Because the elastic modulus of a material is a constant, it is unaffected by the amount of elastic or plastic stress induced in the material. It is independent of the ductility of a material, since it is measured in the linear region of the stress-strain plot. Thus, elastic modulus is not a measure of its plasticity or strength. Materials with a high elastic modulus can have either high or low strength values. Although a compressive test was selected to measure the properties of tooth structures in Figure 4-5, the elastic modulus can also be measured by means of a tensile test.

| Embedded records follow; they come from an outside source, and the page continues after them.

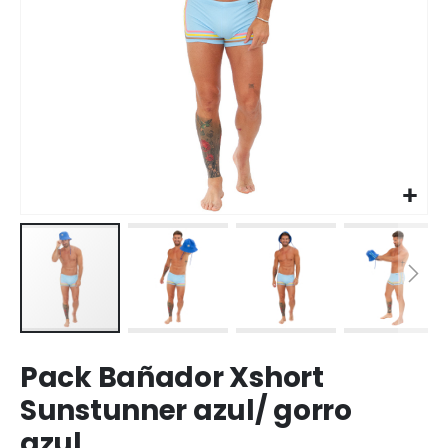
Saltar
Pack Bañador Xshort
al
comienzo
Sunstunner azul/ gorro
de
azul
la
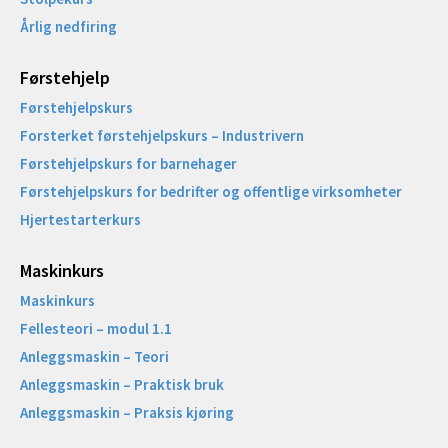
Årlig nedfiring
Førstehjelp
Førstehjelpskurs
Forsterket førstehjelpskurs – Industrivern
Førstehjelpskurs for barnehager
Førstehjelpskurs for bedrifter og offentlige virksomheter
Hjertestarterkurs
Maskinkurs
Maskinkurs
Fellesteori – modul 1.1
Anleggsmaskin – Teori
Anleggsmaskin – Praktisk bruk
Anleggsmaskin – Praksis kjøring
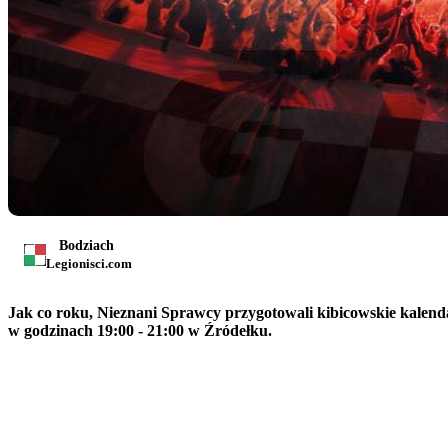
Bodziach
Legionisci.com
Jak co roku, Nieznani Sprawcy przygotowali kibicowskie kalend
w godzinach 19:00 - 21:00 w Źródełku.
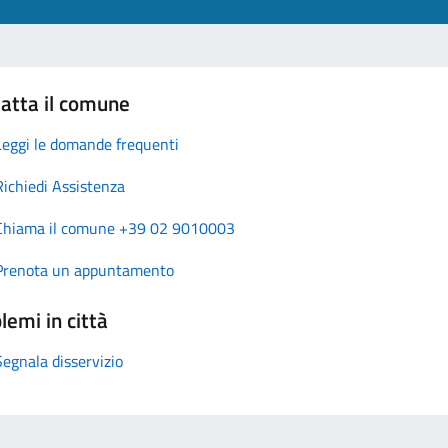
atta il comune
Leggi le domande frequenti
Richiedi Assistenza
Chiama il comune +39 02 9010003
Prenota un appuntamento
lemi in città
Segnala disservizio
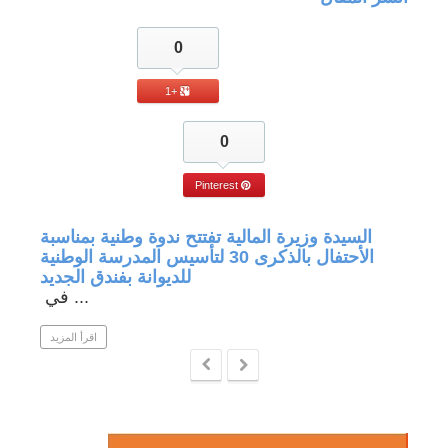
0
+1
0
Pinterest
جة في
السيدة وزيرة المالية تفتتح ندوة وطنية بمناسبة
الأحتفال بالذكرى 30 لتأسيس المدرسة الوطنية
للديوانة بفندق الجديد
في ...
 المزيد
اقرأ المزيد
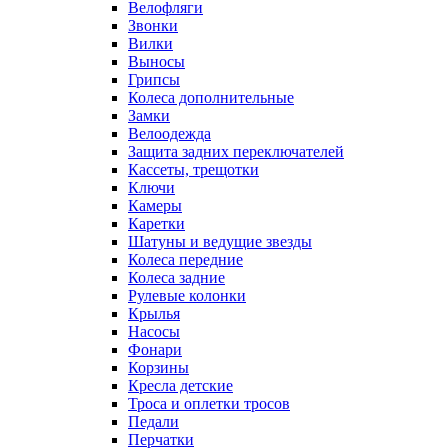
Велофляги
Звонки
Вилки
Выносы
Грипсы
Колеса дополнительные
Замки
Велоодежда
Защита задних переключателей
Кассеты, трещотки
Ключи
Камеры
Каретки
Шатуны и ведущие звезды
Колеса передние
Колеса задние
Рулевые колонки
Крылья
Насосы
Фонари
Корзины
Кресла детские
Троса и оплетки тросов
Педали
Перчатки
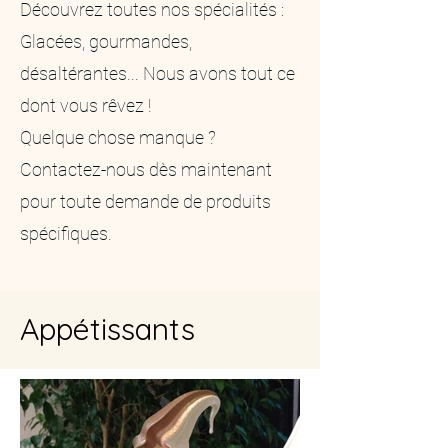
Découvrez toutes nos spécialités :
Glacées, gourmandes,
désaltérantes...
Nous avons tout ce
dont vous rêvez !
Quelque chose manque ?
Contactez-nous dès maintenant
pour toute demande de produits
spécifiques.
Appétissants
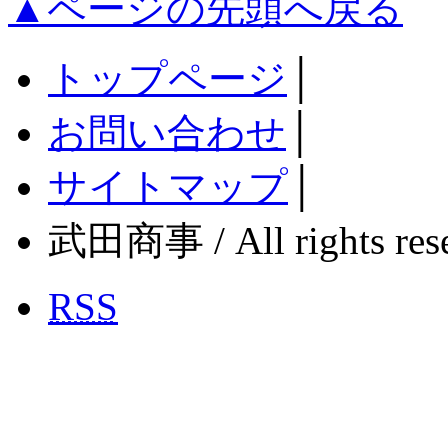
▲ページの先頭へ戻る
トップページ
│
お問い合わせ
│
サイトマップ
│
武田商事 / All rights rese
RSS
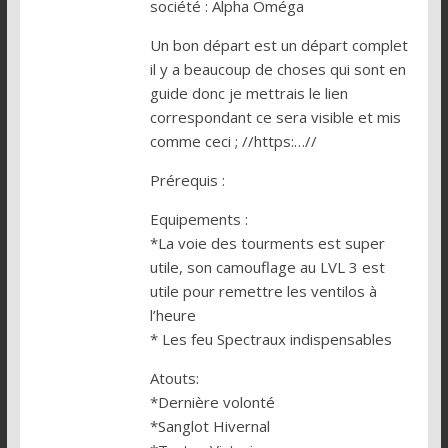
société : Alpha Oméga
Un bon départ est un départ complet
il y a beaucoup de choses qui sont en
guide donc je mettrais le lien
correspondant ce sera visible et mis
comme ceci ; //https:…//
Prérequis :
Equipements :
*La voie des tourments est super
utile, son camouflage au LVL 3 est
utile pour remettre les ventilos à
l’heure
* Les feu Spectraux indispensables
Atouts:
*Dernière volonté
*Sanglot Hivernal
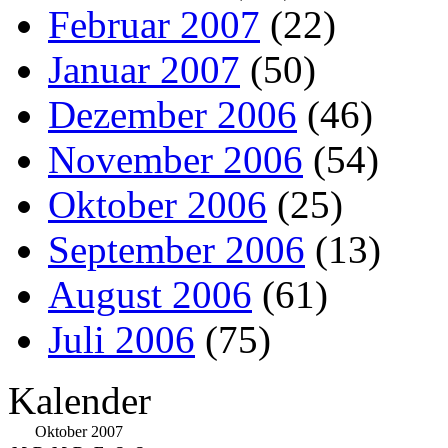
Februar 2007
(22)
Januar 2007
(50)
Dezember 2006
(46)
November 2006
(54)
Oktober 2006
(25)
September 2006
(13)
August 2006
(61)
Juli 2006
(75)
Kalender
Oktober 2007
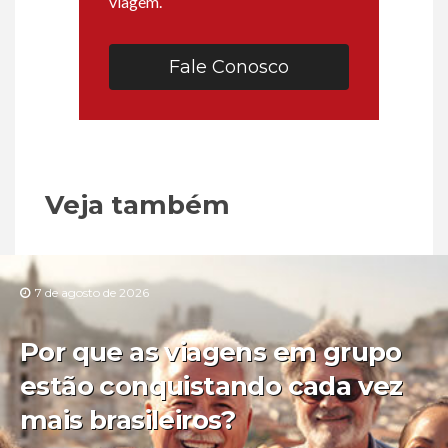
viagem.
Fale Conosco
Veja também
7 de agosto de 2026
Por que as viagens em grupo
estão conquistando cada vez
mais brasileiros?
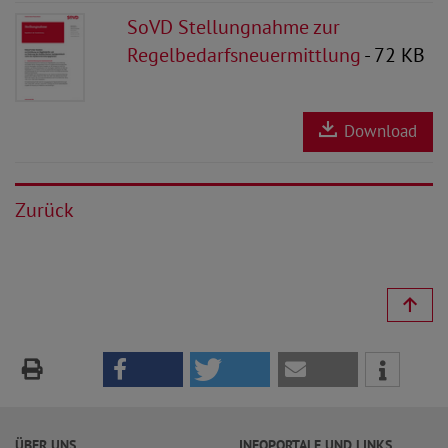
SoVD Stellungnahme zur
Regelbedarfsneuermittlung
- 72 KB
Download
Zurück
ÜBER UNS
INFOPORTALE UND LINKS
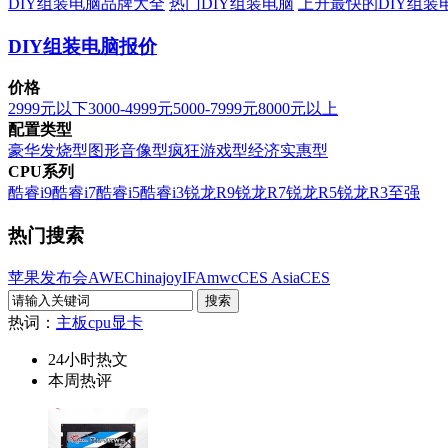
DIY组装电脑品牌大全
热门DIY组装电脑
上升最快的DIY组装
DIY组装电脑报价
价格
2999元以下
3000-4999元
5000-7999元
8000元以上
配置类型
豪华发烧型
图形音像型
疯狂游戏型
经济实惠型
CPU系列
酷睿i9
酷睿i7
酷睿i5
酷睿i3
锐龙R9
锐龙R7
锐龙R5
锐龙R3
至强
热门搜索
苹果发布会
AWE
Chinajoy
IFA
mwc
CES Asia
CES
热词：
主板
cpu
显卡
24小时热文
本周热评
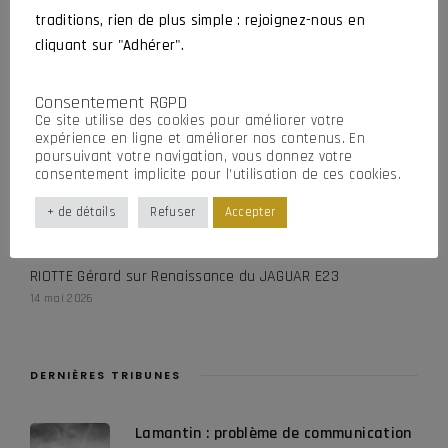
traditions, rien de plus simple : rejoignez-nous en
DURAND Christian
sur
Hommage à Bernard et Stéphane
cliquant sur "Adhérer".
29 juillet 2026
RIOTTE Gérard
sur
Renaissance du JAGUAR E23
Consentement RGPD
1 juillet 2026
Ce site utilise des cookies pour améliorer votre
expérience en ligne et améliorer nos contenus. En
CROCHARD Jean-Luc
sur
Renaissance du JAGUAR E23
poursuivant votre navigation, vous donnez votre
consentement implicite pour l’utilisation de ces cookies.
16 mai 2026
+ de détails
Refuser
Accepter
CROCHARD Jean-Luc
sur
Renaissance du JAGUAR E23
16 mai 2026
RIOTTE Gérard
sur
Renaissance du JAGUAR E23
14 mai 2026
DERNIÈRES TRIBUNES
Lamantin : problème de communication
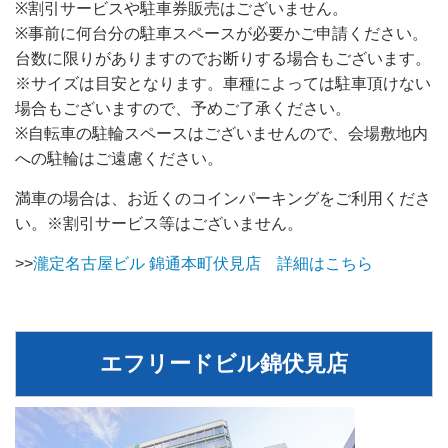
※割引サービスや駐車券販売はございません。
※事前に何台分の駐車スペースが必要かご申請ください。
台数に限りがありますのでお断りする場合もございます。
※サイズは目安となります。車種によっては駐車頂けない
場合もございますので、予めご了承ください。
※自転車の駐輪スペースはございませんので、会場敷地内
への駐輪はご遠慮ください。
満車の場合は、お近くのコインパーキングをご利用くださ
い。※割引サービス等はございません。
>>
瀧定名古屋ビル 錦通本町伏見店 詳細はこちら
エフリードビル錦伏見店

Because the elastic modulus represents the ratio of the elastic stress to the elastic strain, it follows that the lower the strain for a given stress, the greater the value of the modulus. For example, if one wire is much more difficult to bend than another of the same shape and size, considerably higher stress must be induced before a desired strain or deformation can be produced in the stiffer wire. Such a material would possess a comparatively high modulus of elasticity. A polyether impression material has a greater stiffness (elastic modulus) than all other elastomeric impression materials. Thus, a greater force is needed to remove an impression tray from undercut areas in the mouth. The modulus of elasticity of most dental biomaterials is given in units of giganewtons per square meter (GN/m2), also referred to as gigapascals (GPa). This property is indirectly related to other mechanical properties. For example, two materials may have the same proportional limit but their elastic moduli may differ considerably.